Track down the performance issue of metacat query.
Matt queried knb with the word "water". It took one minute and half. We need to figured out why it so slow.
#2 Updated by ben leinfelder about 8 years ago
the indexPaths are all present in metacat.properties.
These are what the main KNB page are searching with:
Plus these duplicates:
#3 Updated by ben leinfelder about 8 years ago
Running the same simple search ("water") on http://dev2.nceas.ucsb.edu/knb returns in a reasonable (tens of seconds) amount of time -- this using the "default" skin. 20117 records returned.
There does not appear to be caching of repeated search results on the KNB - subsequent searches can take as long as the initial one, but sometimes not.
I also triggered a nagios alert ("swap usage") when running these simple queries.
#4 Updated by Margaret O'Brien about 8 years ago
I routinely get a timeout (or equivalent?) when querying the LNO or KNB production metacats, on indexed fields. Queries speed up on retries, presumably because they are cached.
Obviously, I cant use the same query statements on both metacats, because they are not indexed the same. But you can have my scripts to play with as you please.
#5 Updated by ben leinfelder about 8 years ago
With all production data transfered to our new staging server (http://knb-mn-stage-1.dataone.org/knb) a search for "water" was indeed cached after the initial search (~ 5 seconds to return and start transferring 20705 data packages).
An initial search for "earth" returned 16235 records in ~16 seconds.
So it looks like this server is doing pretty well.
#6 Updated by ben leinfelder over 7 years ago
There seems to be renewed concern that this is not resolved.
During the Kepler/sensor workshop Matt reported query performance issues when ~25 people were concurrently searching for 'Insects' via the Kepler data search interface.
His search finally completed in ~30 minutes during which time the server load was very high and nagios sent many emails warning such.
While the search index should have been utilized, I can see that for truly concurrent searches on 'Insects' if all of the queries were started before the first one finished (when the query results are cached by Metacat) then ALL of the individual queries would run concurrently and never be able to make use of the cached results.
I can write a multi-thread test that launches long-running queries on a test Metacat and see what kind of results we get on different servers. I don't think running it against production KNB is the best thing, but there are DataONE servers that have a similar amount of KNB data on them that will be useful. They are, however, running Metacat 2.0 so won't be a true reflection of current behavior, only of what's to come with the next release.
#7 Updated by ben leinfelder over 7 years ago
I wrote a small test that issues the same Metacat query to a given server with parallel threads (25 for this example).
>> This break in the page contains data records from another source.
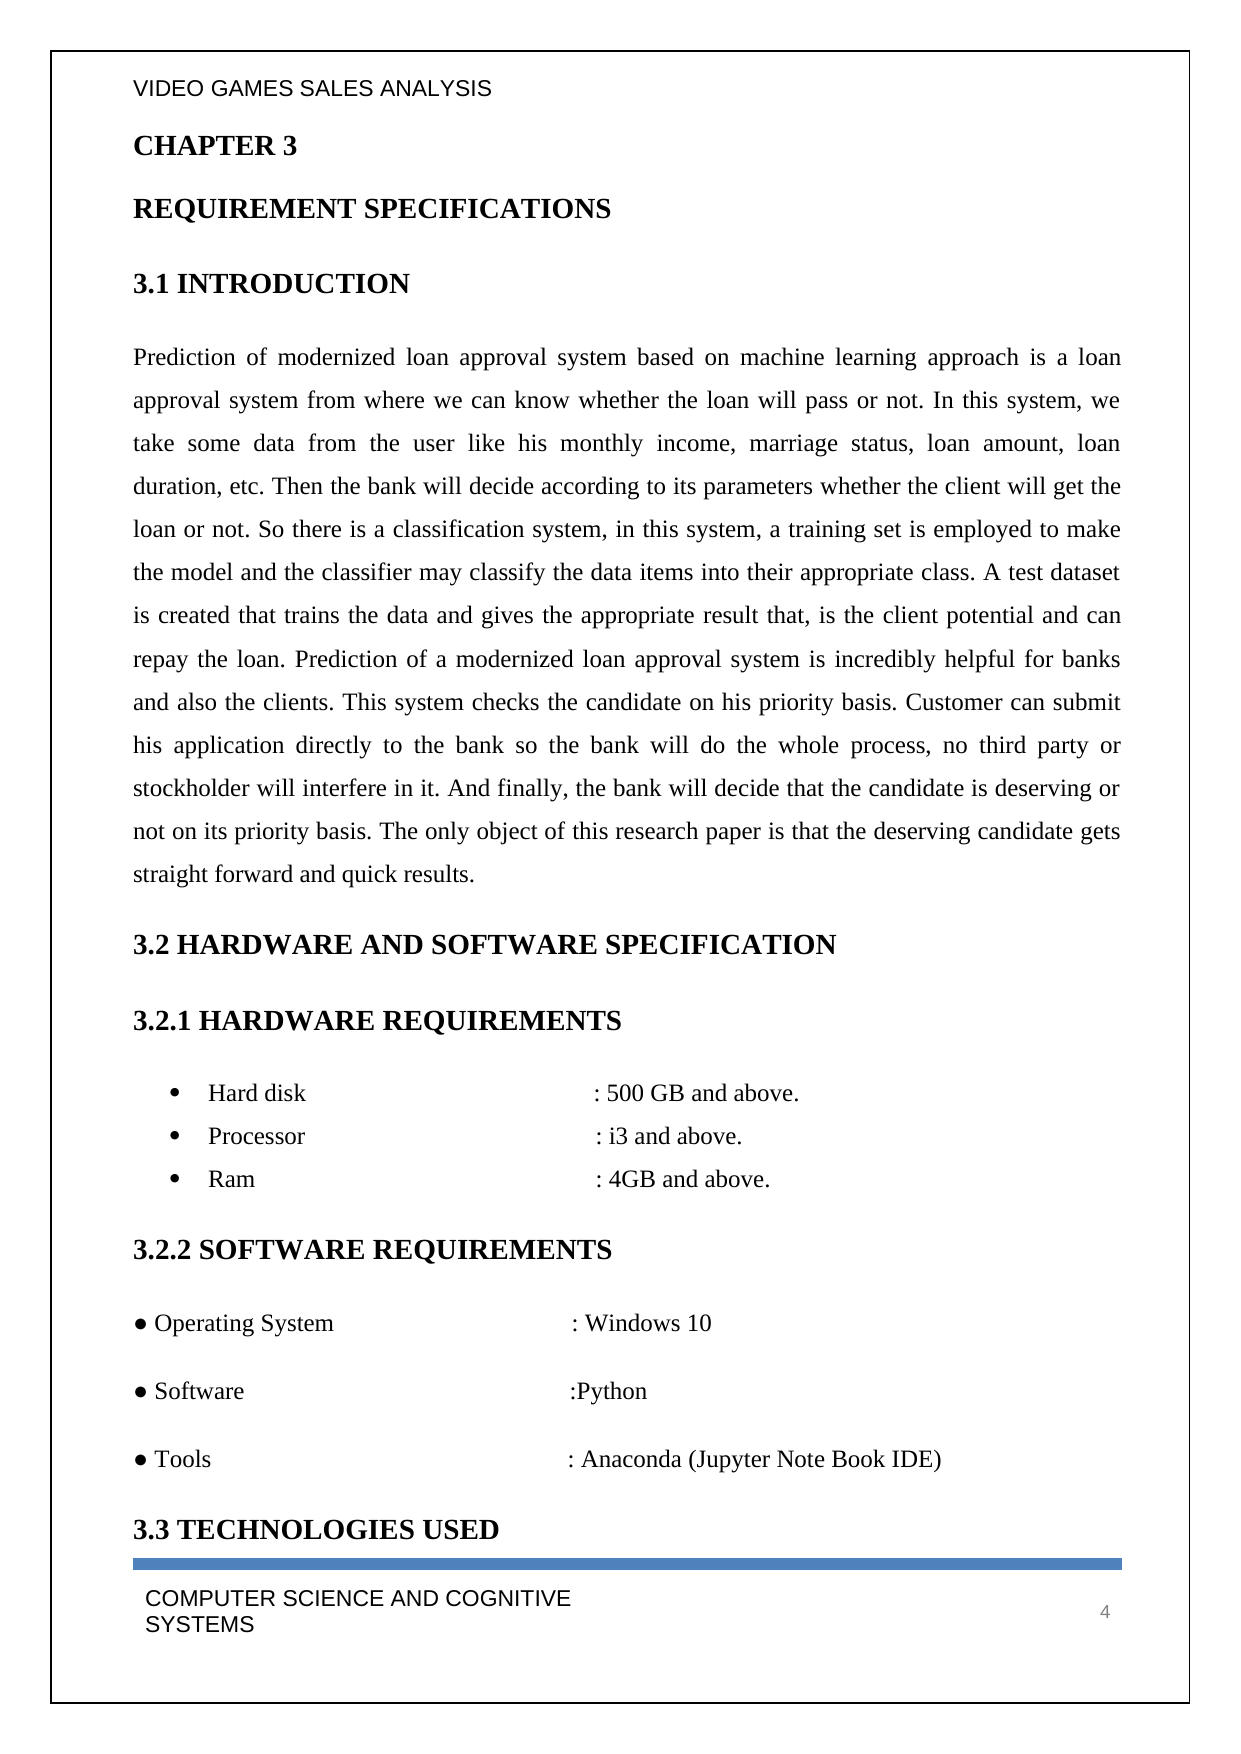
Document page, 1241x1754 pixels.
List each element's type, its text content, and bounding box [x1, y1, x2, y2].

text Prediction of modernized loan approval system based on machine learning approach is a loan approval system from where we can know whether the loan will pass or not. In this system, we take some data from the user like his monthly income, marriage status, loan amount, loan duration, etc. Then the bank will decide according to its parameters whether the client will get the loan or not. So there is a classification system, in this system, a training set is employed to make the model and the classifier may classify the data items into their appropriate class. A test dataset is created that trains the data and gives the appropriate result that, is the client potential and can repay the loan. Prediction of a modernized loan approval system is incredibly helpful for banks and also the clients. This system checks the candidate on his priority basis. Customer can submit his application directly to the bank so the bank will do the whole process, no third party or stockholder will interfere in it. And finally, the bank will decide that the candidate is deserving or not on its priority basis. The only object of this research paper is that the deserving candidate gets straight forward and quick results. [133, 342, 1122, 888]
text ● Software :Python [133, 1376, 1122, 1405]
text 3.2.2 SOFTWARE REQUIREMENTS [133, 1232, 1122, 1266]
text CHAPTER 3 [133, 128, 1122, 161]
text 3.2 HARDWARE AND SOFTWARE SPECIFICATION [133, 927, 1122, 961]
text ● Operating System : Windows 10 [133, 1308, 1122, 1337]
text 3.3 TECHNOLOGIES USED [133, 1512, 1122, 1546]
text 3.1 INTRODUCTION [133, 267, 1122, 300]
text ● Tools : Anaconda (Jupyter Note Book IDE) [133, 1444, 1122, 1473]
text REQUIREMENT SPECIFICATIONS [133, 191, 1122, 225]
list Ram : 4GB and above. [170, 1164, 1122, 1193]
text 3.2.1 HARDWARE REQUIREMENTS [133, 1003, 1122, 1036]
list Hard disk : 500 GB and above. [170, 1078, 1122, 1107]
list Processor : i3 and above. [170, 1121, 1122, 1150]
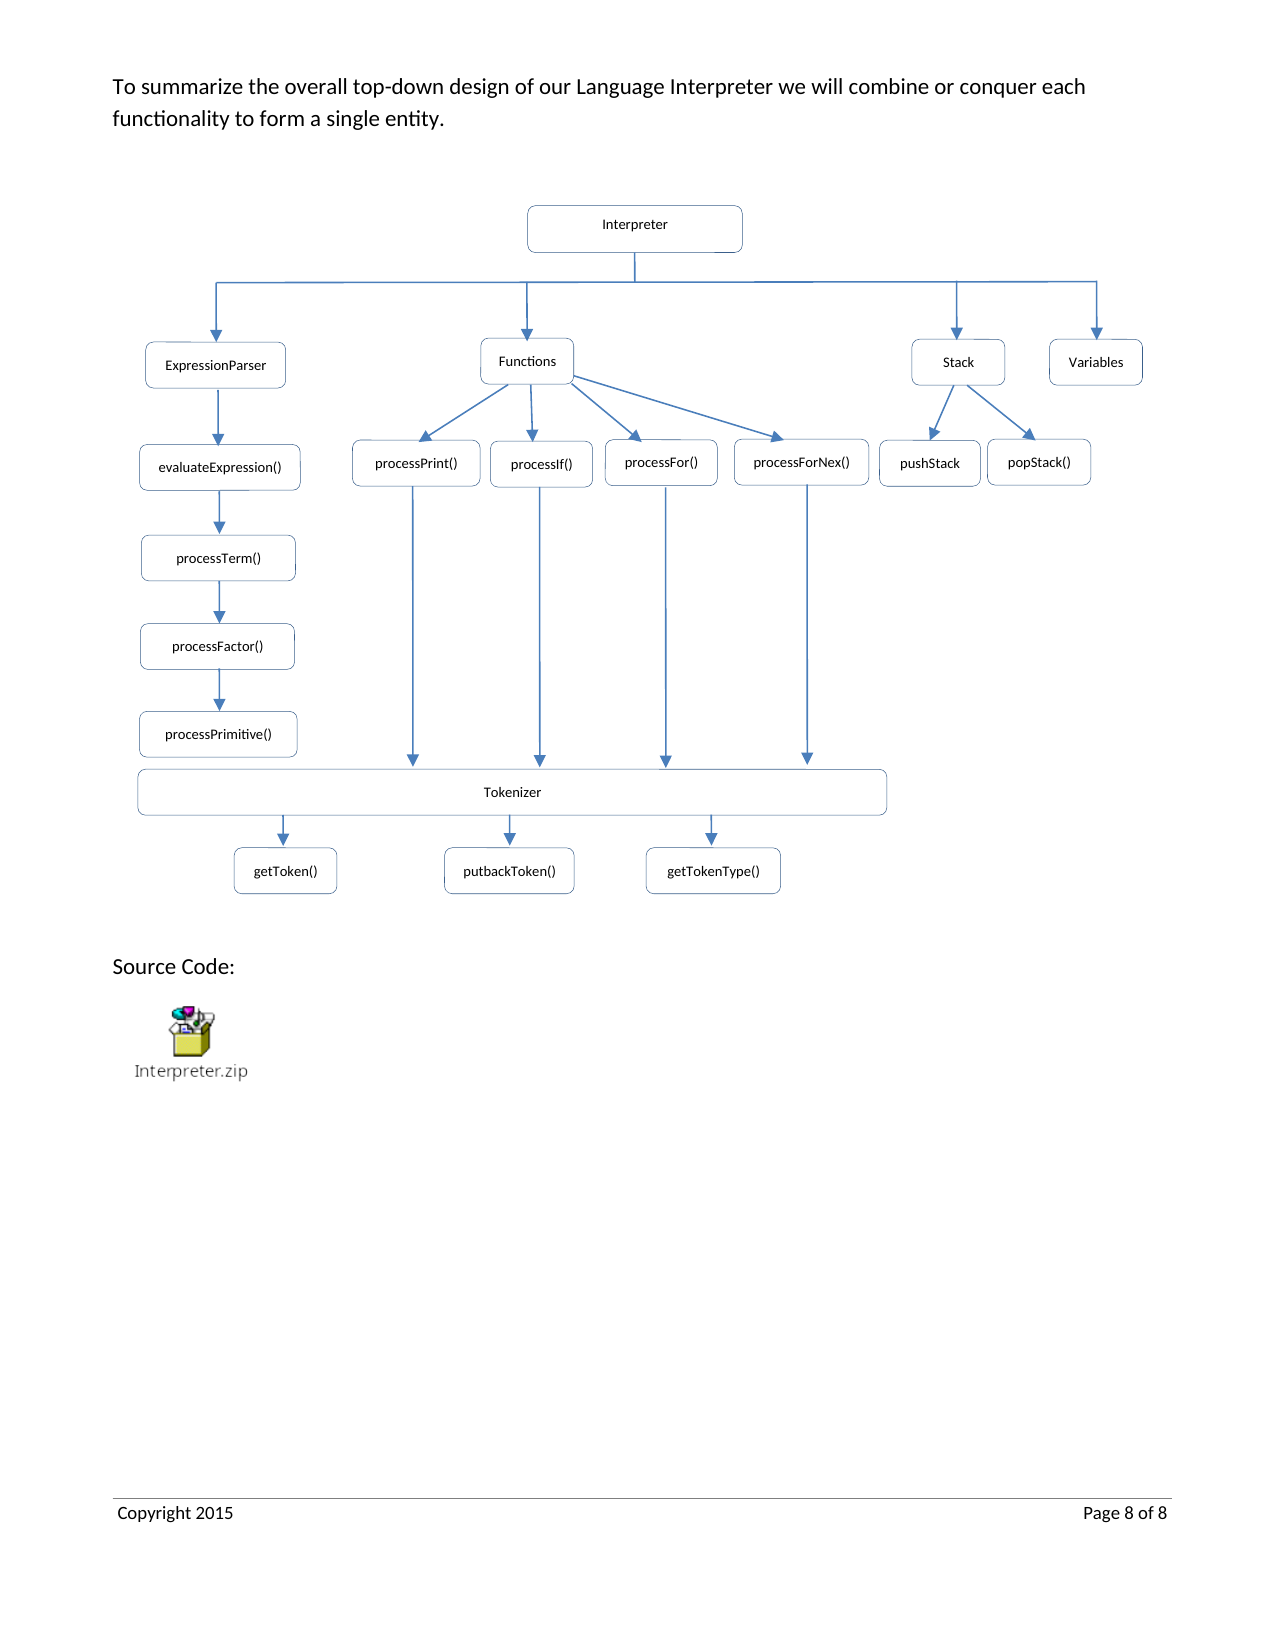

Using the same query that Kepler would issue, the query for "Insects" does take some time, but not a half hour.
These are in ms:
query: 0 took: 315384
query: 1 took: 322531
query: 2 took: 305548
query: 3 took: 308005
query: 4 took: 315377
query: 5 took: 315468
query: 6 took: 304509
query: 7 took: 315469
query: 8 took: 317498
query: 9 took: 315381
query: 10 took: 316663
query: 11 took: 305278
query: 12 took: 317429
query: 13 took: 306272
query: 14 took: 315357
query: 15 took: 318126
query: 16 took: 315469
query: 17 took: 315343
query: 18 took: 306331
query: 19 took: 304750
query: 20 took: 305546
query: 21 took: 315555
query: 22 took: 308002
query: 23 took: 322503
query: 24 took: 315374
#8 Updated by ben leinfelder over 7 years ago
Running the same query (well, with "Insect" (not plural) so the results were not cached) with 50 threads makes this problem crop up.
The threads took about 22 minutes to return and we got a nagios warning about load ("check-mk").
Thinking about how Kepler performs the data query, I think each different metadata type (EML version) that it searches uses a different query thread. So each Kepler client was probably launching 2-3 queries which puts the demo workshop at around 75 concurrent Metacat queries.
Question is...what to do about it now?
#10 Updated by ben leinfelder about 7 years ago
Moving this along with the 2.1 bugs because we are still supporting old Metacat query. We do want people to start using SOLR-based query when we make it available, however, and we may just have to ignore this bug in order to implement the newer faster query mechanism.